A better approach is just to acknowledge that it is a thing, and recognize it. Understand that if you feel like that, it does not mean you actually are an impostor. But most of us have studied hard, have practiced hard, have worked hard, more or less. So the background is there, the skills are there. That feeling is not a real reflection of things.
It’s also not a mental disorder, nor a permanent state of mind. It’s a reaction to stimuli, especially when you are high-performing and reaching far. It could be compared to driving a sports car at high speeds, and suddenly starting to doubt whether you can actually control it. It’s a temporary moment of self-doubt that often happens when you have achieved (or are about to achieve) an important milestone. New job, new project, a new position, or just praise and adoration for the work you have done. Ironically, this can also be triggered by positive feedback and compliments.

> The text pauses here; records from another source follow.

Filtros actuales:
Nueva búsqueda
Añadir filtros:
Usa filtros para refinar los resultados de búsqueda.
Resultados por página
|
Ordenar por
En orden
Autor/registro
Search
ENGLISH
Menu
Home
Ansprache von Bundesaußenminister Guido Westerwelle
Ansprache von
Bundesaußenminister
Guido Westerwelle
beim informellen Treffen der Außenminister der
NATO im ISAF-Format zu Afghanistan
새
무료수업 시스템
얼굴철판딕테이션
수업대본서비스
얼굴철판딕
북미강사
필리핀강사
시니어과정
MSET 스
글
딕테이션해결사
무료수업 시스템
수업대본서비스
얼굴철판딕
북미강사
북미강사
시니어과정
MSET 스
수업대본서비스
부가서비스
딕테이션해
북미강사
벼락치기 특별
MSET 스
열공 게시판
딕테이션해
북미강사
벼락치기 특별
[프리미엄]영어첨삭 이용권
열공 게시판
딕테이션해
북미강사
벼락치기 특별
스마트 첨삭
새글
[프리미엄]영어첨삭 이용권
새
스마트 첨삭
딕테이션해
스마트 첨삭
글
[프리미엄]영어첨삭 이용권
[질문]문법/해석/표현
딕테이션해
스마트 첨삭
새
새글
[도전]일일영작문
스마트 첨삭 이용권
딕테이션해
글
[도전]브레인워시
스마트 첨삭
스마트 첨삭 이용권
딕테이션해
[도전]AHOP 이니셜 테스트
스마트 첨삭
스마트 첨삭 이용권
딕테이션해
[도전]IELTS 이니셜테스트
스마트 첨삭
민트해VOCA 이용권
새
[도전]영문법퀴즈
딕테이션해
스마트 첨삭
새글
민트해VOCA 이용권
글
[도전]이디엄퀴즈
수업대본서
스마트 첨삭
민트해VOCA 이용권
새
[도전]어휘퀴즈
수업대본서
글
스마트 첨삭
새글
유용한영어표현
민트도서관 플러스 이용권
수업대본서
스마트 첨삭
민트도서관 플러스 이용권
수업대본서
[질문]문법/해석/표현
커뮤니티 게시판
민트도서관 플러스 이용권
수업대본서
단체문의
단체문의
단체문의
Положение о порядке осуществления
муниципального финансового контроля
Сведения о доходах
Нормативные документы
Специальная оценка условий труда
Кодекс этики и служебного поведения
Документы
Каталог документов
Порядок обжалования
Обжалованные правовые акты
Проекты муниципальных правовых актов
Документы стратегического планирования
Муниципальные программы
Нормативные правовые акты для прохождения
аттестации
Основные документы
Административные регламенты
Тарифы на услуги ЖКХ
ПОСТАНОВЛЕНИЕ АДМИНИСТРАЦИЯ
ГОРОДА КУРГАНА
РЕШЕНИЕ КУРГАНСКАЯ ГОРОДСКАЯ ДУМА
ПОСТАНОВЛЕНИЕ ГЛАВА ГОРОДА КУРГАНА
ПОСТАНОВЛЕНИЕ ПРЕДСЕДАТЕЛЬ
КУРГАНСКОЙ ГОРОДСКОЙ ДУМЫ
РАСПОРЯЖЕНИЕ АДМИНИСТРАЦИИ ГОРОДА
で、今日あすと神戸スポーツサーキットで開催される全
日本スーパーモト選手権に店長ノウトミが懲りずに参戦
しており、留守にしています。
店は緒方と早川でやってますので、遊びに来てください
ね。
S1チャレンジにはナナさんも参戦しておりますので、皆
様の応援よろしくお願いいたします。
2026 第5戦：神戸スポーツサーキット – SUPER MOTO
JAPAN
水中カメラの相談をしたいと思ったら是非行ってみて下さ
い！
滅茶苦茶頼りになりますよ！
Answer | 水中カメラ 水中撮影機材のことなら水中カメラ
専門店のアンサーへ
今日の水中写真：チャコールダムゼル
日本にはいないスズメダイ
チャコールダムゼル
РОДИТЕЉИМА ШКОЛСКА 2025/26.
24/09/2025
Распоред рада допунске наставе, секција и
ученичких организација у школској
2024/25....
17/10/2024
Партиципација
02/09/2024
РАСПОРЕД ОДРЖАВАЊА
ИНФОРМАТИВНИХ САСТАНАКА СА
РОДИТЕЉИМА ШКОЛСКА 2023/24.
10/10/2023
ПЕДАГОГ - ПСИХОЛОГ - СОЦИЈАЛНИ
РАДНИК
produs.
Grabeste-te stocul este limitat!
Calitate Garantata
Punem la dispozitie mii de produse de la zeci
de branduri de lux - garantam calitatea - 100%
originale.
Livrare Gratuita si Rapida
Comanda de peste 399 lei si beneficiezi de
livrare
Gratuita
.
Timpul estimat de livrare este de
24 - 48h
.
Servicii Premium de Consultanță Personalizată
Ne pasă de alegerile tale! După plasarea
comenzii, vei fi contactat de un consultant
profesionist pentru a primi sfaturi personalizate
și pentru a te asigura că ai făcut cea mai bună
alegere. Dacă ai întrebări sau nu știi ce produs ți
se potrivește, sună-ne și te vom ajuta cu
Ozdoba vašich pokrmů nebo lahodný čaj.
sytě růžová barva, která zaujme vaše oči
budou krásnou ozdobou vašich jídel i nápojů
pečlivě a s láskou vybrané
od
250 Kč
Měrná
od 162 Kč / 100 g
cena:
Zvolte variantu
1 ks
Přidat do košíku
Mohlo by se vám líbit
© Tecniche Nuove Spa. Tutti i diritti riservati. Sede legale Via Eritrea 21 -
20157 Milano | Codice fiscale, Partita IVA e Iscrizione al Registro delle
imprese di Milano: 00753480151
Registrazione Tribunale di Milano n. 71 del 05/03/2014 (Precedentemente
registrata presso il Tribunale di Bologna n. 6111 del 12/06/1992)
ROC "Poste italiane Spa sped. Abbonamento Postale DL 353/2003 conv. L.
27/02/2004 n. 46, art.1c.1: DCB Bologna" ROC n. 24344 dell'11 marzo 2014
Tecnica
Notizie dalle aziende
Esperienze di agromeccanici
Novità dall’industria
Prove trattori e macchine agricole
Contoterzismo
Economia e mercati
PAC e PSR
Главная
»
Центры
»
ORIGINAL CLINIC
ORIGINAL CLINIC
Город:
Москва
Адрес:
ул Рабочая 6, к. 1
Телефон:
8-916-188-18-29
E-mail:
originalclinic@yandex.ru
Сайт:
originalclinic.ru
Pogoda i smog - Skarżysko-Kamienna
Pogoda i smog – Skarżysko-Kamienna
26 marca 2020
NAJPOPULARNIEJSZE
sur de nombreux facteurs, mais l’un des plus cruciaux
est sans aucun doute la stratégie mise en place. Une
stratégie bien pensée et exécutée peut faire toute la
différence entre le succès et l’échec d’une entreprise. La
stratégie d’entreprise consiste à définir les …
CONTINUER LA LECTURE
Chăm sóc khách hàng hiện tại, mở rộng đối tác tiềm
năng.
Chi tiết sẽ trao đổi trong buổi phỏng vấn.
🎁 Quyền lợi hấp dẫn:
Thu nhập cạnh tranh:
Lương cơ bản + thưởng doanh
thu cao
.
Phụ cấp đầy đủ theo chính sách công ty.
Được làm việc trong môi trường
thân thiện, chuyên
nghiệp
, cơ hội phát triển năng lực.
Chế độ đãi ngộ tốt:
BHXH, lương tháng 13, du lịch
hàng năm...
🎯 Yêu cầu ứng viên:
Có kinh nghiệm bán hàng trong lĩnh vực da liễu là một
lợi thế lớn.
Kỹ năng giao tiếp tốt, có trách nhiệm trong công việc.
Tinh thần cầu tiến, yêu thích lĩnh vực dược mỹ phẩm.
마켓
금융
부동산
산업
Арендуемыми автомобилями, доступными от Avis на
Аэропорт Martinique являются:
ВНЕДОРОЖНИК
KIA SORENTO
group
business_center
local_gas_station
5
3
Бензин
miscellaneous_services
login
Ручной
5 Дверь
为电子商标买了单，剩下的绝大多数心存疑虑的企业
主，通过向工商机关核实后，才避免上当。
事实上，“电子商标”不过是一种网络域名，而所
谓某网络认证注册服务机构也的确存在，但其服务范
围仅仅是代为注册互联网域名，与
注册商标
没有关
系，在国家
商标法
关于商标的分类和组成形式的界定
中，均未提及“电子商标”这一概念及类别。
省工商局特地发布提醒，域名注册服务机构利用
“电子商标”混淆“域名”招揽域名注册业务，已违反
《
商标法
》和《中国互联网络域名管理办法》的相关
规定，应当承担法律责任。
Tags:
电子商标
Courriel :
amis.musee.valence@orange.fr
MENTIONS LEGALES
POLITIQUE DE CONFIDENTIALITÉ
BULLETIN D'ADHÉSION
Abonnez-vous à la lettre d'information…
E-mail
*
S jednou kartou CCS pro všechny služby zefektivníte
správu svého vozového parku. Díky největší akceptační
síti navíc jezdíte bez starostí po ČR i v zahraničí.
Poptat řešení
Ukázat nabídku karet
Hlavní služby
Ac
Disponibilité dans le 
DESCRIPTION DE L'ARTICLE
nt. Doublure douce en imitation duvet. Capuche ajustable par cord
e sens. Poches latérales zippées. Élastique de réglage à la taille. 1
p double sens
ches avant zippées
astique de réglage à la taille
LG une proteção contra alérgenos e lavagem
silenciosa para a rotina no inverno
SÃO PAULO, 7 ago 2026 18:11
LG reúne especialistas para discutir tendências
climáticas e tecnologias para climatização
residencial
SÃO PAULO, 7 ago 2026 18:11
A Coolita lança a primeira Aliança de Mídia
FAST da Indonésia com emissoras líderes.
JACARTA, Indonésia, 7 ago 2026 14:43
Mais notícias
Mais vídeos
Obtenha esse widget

Also, note that typically this moment of self-doubt also means that at your worst moment you’re trying to compare yourself to other people at their best moment. Or even worse, trying to compare yourself to an ideal image of yourself. It’s an unfair advantage, and one you will always lose. There is always someone who knows more about something.
According to some studies made on the subject, the main medication is just to try to reframe/rephrase that self-doubt with a bit more bright way of looking at things. For example, if your thought is: “I’m out of my league, I don’t know how to do this!” - then you could try to reframe it like “This seems difficult, but I have time to educate myself, and everybody understands I’m not a master of everything. I am allowed to fail.”
This line of thinking actually goes nicely with agile methodologies, too, because a failure IS an option - you just try to fail fast, take your learnings, and build on top of that. Transparency also helps - the feeling of being a fraud often comes if you hide your internal worries deep, and try to set up a facade. As with any self-doubt, it might do marvels if you just have a chat with your peers, or project lead, or life coach, and are honest about your worries.
So if you feel unsure, stop for a bit, take a deep breath, and try to see things from another angle. Try this question:
“What would I need to change to be able to succeed?”
Impostor syndrome as a positive thing?
The analytical part of my brain understands all this clearly. But unfortunately, feelings are not something that can be dismissed by logical thought and willpower alone. One way of course to avoid those feelings would be to stop pushing yourself into those situations anymore. If you know one thing well, stick to that one thing? Well, while you certainly could do that, I would not recommend it.
See, growth comes from the combination of applying what you know but also being exposed to things you don’t know - yet. At least for me, that might raise the appetite to know more, to understand more, to learn more. And that is half of why I love the software developer life (The other half is instant gratification from solving concrete problems). As I recognize that feeling for what it is, I can avoid letting it overwhelm me or bring stress on me.
So for me, a visit from impostor syndrome is actually a signal that I’ve once again managed to push myself to a new uncomfortable zone where I don’t already know everything. So I’ve managed to create a learning and growth opportunity for this year, too. And that’s exactly why I mean it when I say:
Hello, old friend, nice to see you again, Impostor Syndrome.